A lot has been said and published about Ashton Chase but apart from an announcement of his passing in the newspapers, nothing has been mentioned about Joseph King, better known as Joey King. His grandparents migrated to British Guiana so he was one of the few surviving Guyanese who could have claimed direct English lineage. He was proud of it, spent long periods every year in the UK. But he remained in Guyana while his entire family migrated. He attended St. Stanislaus, was proud of being a runner-up for the Guyana Scholarship and was deeply engaged in Guyana’s history and culture. He had a fully stocked library of novels written by Guyanese from the earliest days, and of Guyana rum and, was an active member and vice president of the Heritage Society. He was a director of the early legal aid effort in the early 1970s with his closest friends in the legal profession, Miles Fitzpatrick and David deCaires. He became a Senior Counsel in 1975 and was an Acting High Court Judge.

He became a popularly known figure from the early 1970s when the sport of motor racing arrived in Guyana and the exploits of drivers seized the public imagination. For a period, he was a champion racing driver and his performances on the racetrack became well-known. He was a member of the rowing club. As a tall, handsome and lifelong bachelor, with a convivial personality, there were benefits other than fame from his sporting exploits.  Joey retired from active practice about twenty years ago.
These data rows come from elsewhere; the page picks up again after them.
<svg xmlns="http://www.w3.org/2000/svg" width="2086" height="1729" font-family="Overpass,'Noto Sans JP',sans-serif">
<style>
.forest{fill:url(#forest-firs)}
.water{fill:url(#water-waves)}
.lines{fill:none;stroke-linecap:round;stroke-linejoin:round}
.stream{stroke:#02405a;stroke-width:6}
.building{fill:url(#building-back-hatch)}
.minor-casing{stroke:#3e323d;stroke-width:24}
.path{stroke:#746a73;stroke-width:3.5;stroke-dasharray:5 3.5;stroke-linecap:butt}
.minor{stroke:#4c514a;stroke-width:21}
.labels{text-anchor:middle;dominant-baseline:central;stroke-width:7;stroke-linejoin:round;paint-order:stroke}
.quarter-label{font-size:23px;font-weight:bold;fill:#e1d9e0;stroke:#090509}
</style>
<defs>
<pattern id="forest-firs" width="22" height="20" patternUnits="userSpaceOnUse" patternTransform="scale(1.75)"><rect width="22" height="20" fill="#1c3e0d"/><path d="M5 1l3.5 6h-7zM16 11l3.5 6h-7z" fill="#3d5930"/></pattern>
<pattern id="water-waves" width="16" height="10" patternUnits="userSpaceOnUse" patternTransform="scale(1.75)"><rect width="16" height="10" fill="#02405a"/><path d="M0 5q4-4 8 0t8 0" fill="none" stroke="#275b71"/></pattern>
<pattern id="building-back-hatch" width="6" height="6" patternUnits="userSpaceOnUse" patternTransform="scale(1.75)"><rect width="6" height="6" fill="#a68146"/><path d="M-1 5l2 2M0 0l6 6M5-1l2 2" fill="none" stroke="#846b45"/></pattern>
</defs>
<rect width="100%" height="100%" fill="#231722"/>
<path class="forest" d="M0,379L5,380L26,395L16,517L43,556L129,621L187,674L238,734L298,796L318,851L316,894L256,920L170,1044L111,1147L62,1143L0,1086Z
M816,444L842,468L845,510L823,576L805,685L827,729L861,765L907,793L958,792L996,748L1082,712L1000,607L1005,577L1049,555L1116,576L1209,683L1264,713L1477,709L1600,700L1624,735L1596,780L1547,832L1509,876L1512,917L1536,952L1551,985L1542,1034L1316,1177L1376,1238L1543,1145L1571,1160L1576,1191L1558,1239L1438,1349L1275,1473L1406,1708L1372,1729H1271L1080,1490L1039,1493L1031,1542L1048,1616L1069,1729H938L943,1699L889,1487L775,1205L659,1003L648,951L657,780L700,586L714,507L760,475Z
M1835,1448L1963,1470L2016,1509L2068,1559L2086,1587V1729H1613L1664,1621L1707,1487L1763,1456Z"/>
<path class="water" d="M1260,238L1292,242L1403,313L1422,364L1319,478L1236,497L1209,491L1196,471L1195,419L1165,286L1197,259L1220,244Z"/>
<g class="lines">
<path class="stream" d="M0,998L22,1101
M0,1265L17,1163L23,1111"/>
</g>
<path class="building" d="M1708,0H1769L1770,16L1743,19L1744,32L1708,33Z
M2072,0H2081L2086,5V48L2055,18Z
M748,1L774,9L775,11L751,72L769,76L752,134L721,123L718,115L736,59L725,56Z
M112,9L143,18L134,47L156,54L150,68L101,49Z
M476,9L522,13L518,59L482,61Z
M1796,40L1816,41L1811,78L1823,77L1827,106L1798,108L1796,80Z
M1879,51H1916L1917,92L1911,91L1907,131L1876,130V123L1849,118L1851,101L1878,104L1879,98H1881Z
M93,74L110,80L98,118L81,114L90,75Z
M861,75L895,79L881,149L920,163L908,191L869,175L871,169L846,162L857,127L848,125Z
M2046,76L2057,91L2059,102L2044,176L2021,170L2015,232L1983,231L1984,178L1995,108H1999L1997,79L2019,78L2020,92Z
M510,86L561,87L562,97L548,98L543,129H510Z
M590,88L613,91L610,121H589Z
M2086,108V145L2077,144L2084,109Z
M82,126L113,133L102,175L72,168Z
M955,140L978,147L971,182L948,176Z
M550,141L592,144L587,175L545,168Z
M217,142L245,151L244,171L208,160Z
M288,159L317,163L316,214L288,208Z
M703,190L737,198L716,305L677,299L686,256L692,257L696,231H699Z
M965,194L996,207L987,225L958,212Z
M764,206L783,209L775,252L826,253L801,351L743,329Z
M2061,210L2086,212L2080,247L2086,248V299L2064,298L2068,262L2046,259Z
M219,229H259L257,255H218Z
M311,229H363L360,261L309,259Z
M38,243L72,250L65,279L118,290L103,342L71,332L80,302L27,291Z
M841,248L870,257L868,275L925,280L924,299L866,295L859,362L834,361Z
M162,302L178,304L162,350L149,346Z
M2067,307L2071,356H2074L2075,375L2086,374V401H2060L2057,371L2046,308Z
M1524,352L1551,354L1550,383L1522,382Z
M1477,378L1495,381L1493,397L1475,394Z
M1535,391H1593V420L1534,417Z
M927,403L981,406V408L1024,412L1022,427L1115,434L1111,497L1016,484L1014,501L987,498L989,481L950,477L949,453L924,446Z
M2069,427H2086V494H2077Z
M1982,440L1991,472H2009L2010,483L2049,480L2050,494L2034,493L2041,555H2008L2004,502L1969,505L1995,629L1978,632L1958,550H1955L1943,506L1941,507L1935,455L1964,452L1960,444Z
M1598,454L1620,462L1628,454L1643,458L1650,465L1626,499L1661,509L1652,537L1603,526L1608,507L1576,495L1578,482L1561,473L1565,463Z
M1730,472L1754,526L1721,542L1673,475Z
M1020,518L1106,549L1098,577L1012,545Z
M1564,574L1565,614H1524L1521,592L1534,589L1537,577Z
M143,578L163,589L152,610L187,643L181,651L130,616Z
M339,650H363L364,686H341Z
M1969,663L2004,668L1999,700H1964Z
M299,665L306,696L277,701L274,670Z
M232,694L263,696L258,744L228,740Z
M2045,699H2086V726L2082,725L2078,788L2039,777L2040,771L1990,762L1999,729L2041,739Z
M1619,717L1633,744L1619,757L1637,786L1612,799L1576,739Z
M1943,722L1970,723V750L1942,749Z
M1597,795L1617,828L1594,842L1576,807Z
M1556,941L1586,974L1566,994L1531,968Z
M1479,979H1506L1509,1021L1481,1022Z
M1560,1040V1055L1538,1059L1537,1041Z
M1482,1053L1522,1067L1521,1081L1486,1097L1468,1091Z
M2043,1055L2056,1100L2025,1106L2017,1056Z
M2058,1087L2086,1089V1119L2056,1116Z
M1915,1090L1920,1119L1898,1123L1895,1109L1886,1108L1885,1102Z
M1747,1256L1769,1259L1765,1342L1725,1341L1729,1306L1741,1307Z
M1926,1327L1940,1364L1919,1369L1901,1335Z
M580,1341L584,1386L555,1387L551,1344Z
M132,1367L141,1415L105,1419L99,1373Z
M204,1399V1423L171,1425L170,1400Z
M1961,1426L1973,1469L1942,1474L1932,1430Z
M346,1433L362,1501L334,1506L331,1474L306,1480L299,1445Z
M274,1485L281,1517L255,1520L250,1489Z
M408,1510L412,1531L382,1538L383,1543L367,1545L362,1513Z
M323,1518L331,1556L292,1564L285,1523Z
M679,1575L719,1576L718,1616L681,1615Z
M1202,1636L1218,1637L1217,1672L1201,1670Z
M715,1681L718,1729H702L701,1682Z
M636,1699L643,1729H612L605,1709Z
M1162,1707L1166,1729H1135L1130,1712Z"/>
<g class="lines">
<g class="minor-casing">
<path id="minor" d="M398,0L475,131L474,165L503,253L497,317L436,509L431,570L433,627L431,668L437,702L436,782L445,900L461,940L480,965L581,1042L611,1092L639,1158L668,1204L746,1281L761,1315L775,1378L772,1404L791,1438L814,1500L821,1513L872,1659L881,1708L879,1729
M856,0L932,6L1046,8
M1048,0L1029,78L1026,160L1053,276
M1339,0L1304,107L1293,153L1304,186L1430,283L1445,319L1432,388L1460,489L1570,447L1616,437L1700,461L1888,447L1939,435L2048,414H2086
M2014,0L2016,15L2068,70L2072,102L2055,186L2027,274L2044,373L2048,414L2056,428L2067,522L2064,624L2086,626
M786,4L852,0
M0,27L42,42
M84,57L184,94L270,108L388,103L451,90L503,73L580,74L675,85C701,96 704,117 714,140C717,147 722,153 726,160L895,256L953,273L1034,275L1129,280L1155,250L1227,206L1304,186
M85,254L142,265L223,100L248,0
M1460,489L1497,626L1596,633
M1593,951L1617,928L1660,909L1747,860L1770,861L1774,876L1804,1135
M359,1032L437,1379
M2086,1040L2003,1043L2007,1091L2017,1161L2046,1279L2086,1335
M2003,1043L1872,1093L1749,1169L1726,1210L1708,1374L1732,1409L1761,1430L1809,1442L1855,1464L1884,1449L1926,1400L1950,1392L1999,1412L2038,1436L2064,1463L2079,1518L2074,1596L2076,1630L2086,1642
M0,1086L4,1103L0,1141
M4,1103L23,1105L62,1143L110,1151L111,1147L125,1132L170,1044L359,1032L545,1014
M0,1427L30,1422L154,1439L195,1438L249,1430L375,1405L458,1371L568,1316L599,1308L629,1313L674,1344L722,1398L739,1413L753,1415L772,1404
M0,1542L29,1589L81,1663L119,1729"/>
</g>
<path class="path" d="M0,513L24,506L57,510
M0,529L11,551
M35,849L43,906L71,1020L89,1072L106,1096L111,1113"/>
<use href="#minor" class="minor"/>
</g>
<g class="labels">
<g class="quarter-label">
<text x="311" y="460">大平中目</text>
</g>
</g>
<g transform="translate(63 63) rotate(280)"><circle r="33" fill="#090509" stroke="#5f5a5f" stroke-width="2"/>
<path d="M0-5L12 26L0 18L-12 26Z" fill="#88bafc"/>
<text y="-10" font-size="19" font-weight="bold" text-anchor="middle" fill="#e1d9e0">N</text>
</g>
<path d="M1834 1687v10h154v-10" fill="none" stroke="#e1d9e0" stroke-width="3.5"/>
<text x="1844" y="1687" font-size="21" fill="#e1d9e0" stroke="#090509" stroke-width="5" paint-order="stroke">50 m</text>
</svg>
He became ill about two years ago but retained a sharp intellect, enough to direct that he wanted a private funeral and a modest gathering of friends at the Guyana Motor Racing Club, with no speeches. The gathering took place on Friday evening and, contrary to his wishes, there were reminiscences. Joey King had political views but had no appetite for active politics and was not directly engaged in any political activity or political cases. His numerous, significant, reported cases, over thirty, were of a commercial nature and vastly contributed to legal learning in Guyana. He was senior partner of Cameron & Shepherd from 1972 to 2006. Because he stopped appearing in court about thirty years ago, he is not known by the current generation of lawyers or judges.

Apart from the other great names in the profession in recent times such as the late Lloyd Luckhoo, Clarence Hughes and Derek Jagan, against all of whom I appeared with differing degrees of regularity, there were the colourful characters such as Fred Wills, who Joey King referred to as a ‘genius.’ There was the late Krishna Prasad of Berbice. He was a brilliant lawyer, with a good memory, who prepared his cases at daybreak. By the time he appeared in court, with no files, notes, paper or pen, he was intoxicated, but with speech intact, though slightly slurred. At the end of his case, he would make well-prepared submissions and secure the dismissal of his client’s case. He gained the reputation of being unable to win a case unless he was drunk. Krishna Prasad was a brilliant lawyer who successfully defeated his addiction, continued to be a brilliant lawyer, carrying a briefcase with files, and eventually migrated.